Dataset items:
==================================================

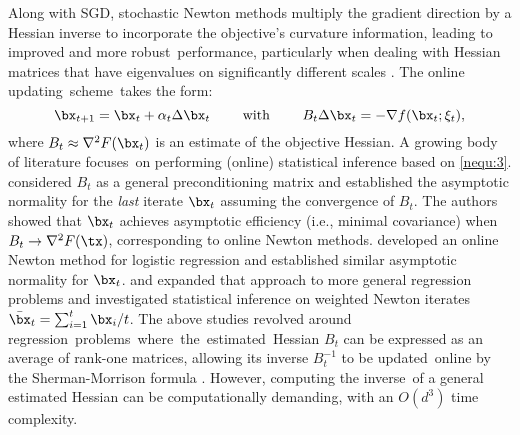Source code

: Along with SGD, stochastic Newton methods multiply the gradient direction by a Hessian inverse to incorporate the objective's curvature information, leading to improved and more robust~performance, particularly when dealing with Hessian matrices that have eigenvalues on significantly different scales \citep{Byrd2016Stochastic, Kovalev2019Stochastic, Bercu2020Efficient}. The online \mbox{updating}~scheme~takes the form:
\begin{equation}\label{nequ:3}
\bx_{t+1} = \bx_t + \alpha_t \Delta\bx_t \quad\quad \text{ with }\quad\quad B_t\Delta\bx_t = - \nabla f(\bx_t; \xi_t),
\end{equation}
where $B_t\approx \nabla^2 F(\bx_t)$ is an estimate of the objective Hessian. 
A growing body of literature focuses~on performing (online) statistical inference based on \eqref{nequ:3}. \cite{Leluc2023Asymptotic} considered $B_t$ as a general preconditioning matrix and established the asymptotic normality for the \textit{last} iterate $\bx_t$ assuming the convergence of $B_t$. The authors showed that $\bx_t$ achieves asymptotic efficiency (i.e., minimal covariance) when $B_t \rightarrow \nabla^2 F(\tx)$, corresponding to online Newton methods.
\cite{Bercu2020Efficient} developed an online Newton method for logistic regression and established similar asymptotic normality for $\bx_t$. 
\cite{Cenac2020efficient} and \cite{Boyer2022asymptotic} expanded that approach to more general regression problems and investigated statistical inference on weighted Newton iterates $\bar{\bx}_t = \sum_{i=1}^{t} \bx_i/t$. The above studies revolved around regression~\mbox{problems}~where~the~\mbox{estimated}~Hessian $B_t$ can be expressed as an average of rank-one matrices, allowing its inverse $B_t^{-1}$ to be updated~online by the Sherman-Morrison formula \citep{Sherman1950Adjustment}. However, computing the inverse~of a general estimated Hessian can be computationally demanding, with an $O(d^3)$ time complexity.\quad\quad\quad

==================================================

→ **WHAT THIS TASK INVOLVES**
Look through the lines above for "nequ". Say how many have it, and give no other words.

→ **SOLUTION FOR THIS EXERCISE**
2